Sometimes you think that you’re OK about the one you let go of because you think, Well, they’re not the marrying kind, and then even though you’ve moved on, when you hear that they’ve only gone and done what was considered the unthinkable, it can cause you to feel unsettled. You might doubt your original judgment about the situation or question how into you they really were. Being wooed and pursued by someone who at the same time laments their inability to give you what you want, can feel quite flattering. You might feel extra special and so when you do move on, there might be a part of you thinking that you were the person they really wanted to be different for but couldn’t.
I suspect that this has a part to play in today’s Advice Wednesday where she’s seemingly happily married but a year into it, she’s discovered that the ex who didn’t want marriage, is married.
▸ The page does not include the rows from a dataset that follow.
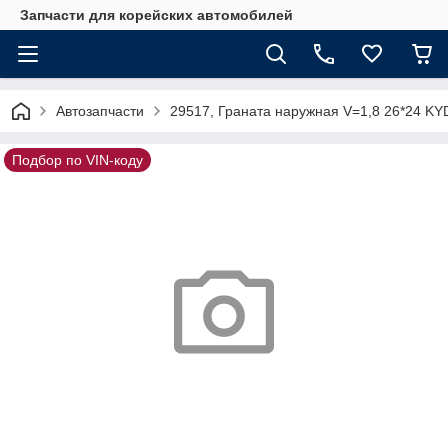
Запчасти для корейских автомобилей
Автозапчасти
29517, Граната наружная V=1,8 26*24 KY
Подбор по VIN-коду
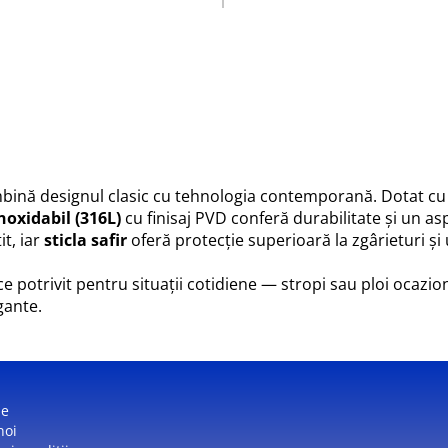
bină designul clasic cu tehnologia contemporană. Dotat c
inoxidabil (316L)
cu finisaj PVD conferă durabilitate și un as
t, iar
sticla safir
oferă protecție superioară la zgârieturi și
face potrivit pentru situații cotidiene — stropi sau ploi ocazi
gante.
ne
noi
He’s now sniffing around, sending her messages and she suspects that he wants to mess with her heart and her mind again.
I think the lesson here that can really be applied to all sorts of situations not just a romantic one is, don’t rent out space in your head to people who say one thing, do another, or who are quite simply all charm and not much else because before they’ve even done anything, you start using up your energies trying to make sense out of nonsense and trying to anticipate their motives, what their next move is.
When it comes to people who are not that into boundaries and who love an ego stroke, the bulk of their thrills comes from knowing that they can still ‘command’ a response from you. It’s like, Yeah baby! I’ve still got the magic touch. Knowing that they can have you or that they can certainly insert themselves into your consciousness and potentially disrupt your well-being and/or how available you are to a current partner, is in their mind, as good as having you. Don’t give them the space or the opportunity. Flush! And don’t respond. Silence says a great deal more than your words will.
Have you had an ex pop up out of the woodwork when you’re all moved on? What did you do? Have you had an ex say that they’ll never commit/marry only for it to look as if they’re living the great fairy tale with someone else? What advice do you have for Priti?